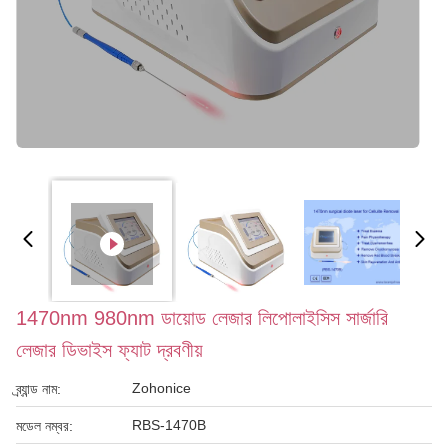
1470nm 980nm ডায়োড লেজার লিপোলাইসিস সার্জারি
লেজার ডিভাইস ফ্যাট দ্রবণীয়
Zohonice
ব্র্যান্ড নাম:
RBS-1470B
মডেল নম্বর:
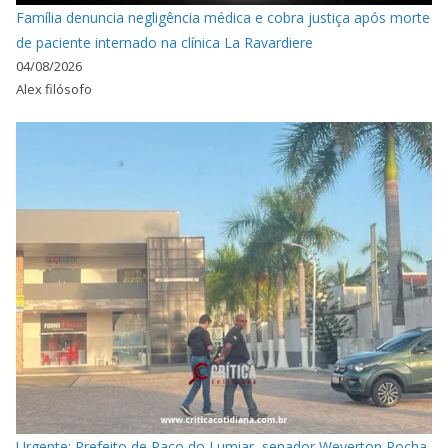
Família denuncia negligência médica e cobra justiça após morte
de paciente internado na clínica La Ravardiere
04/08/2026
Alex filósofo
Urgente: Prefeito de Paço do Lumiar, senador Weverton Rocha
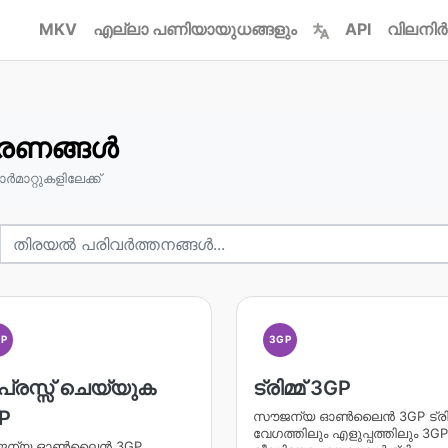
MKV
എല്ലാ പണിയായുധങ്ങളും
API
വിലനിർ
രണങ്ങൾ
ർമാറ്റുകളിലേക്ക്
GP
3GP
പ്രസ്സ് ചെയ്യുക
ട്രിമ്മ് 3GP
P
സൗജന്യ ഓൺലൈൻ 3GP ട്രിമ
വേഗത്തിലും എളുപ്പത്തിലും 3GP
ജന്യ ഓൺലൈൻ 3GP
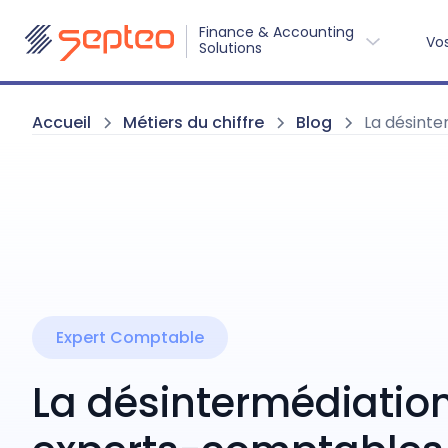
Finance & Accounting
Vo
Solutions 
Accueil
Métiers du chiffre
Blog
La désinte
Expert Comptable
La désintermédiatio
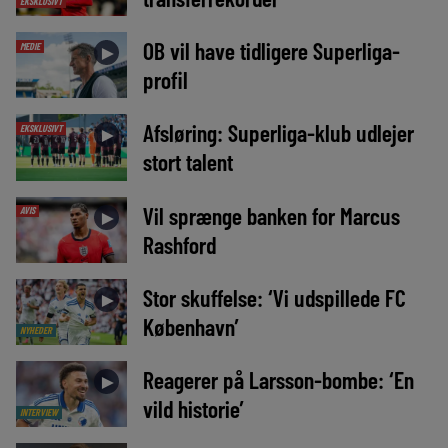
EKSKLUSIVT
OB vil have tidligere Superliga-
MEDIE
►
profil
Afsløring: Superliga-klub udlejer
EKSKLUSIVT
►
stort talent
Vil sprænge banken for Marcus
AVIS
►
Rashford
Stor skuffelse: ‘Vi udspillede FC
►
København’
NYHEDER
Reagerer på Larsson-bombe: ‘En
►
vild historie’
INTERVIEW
——
Would you retype all the material above exactly, apart from its pictures?

1470nm 980nm ডায়োড লেজার লিপোলাইসিস সার্জারি
লেজার ডিভাইস ফ্যাট দ্রবণীয়
Zohonice
ব্র্যান্ড নাম:
RBS-1470B
মডেল নম্বর:
Família denuncia negligência médica e cobra justiça após morte
de paciente internado na clínica La Ravardiere
04/08/2026
Alex filósofo
Urgente: Prefeito de Paço do Lumiar, senador Weverton Rocha
MKV
എല്ലാ പണിയായുധങ്ങളും
API
വിലനിർ
രണങ്ങൾ
ർമാറ്റുകളിലേക്ക്
GP
3GP
പ്രസ്സ് ചെയ്യുക
ട്രിമ്മ് 3GP
P
സൗജന്യ ഓൺലൈൻ 3GP ട്രിമ
വേഗത്തിലും എളുപ്പത്തിലും 3GP
ജന്യ ഓൺലൈൻ 3GP
Finance & Accounting
Vo
Solutions 
Accueil
Métiers du chiffre
Blog
La désinte
Expert Comptable
La désintermédiatio
EKSKLUSIVT
OB vil have tidligere Superliga-
MEDIE
►
profil
Afsløring: Superliga-klub udlejer
EKSKLUSIVT
►
stort talent
Vil sprænge banken for Marcus
AVIS
►
Rashford
Stor skuffelse: ‘Vi udspillede FC
►
København’
NYHEDER
Reagerer på Larsson-bombe: ‘En
►
vild historie’
INTERVIEW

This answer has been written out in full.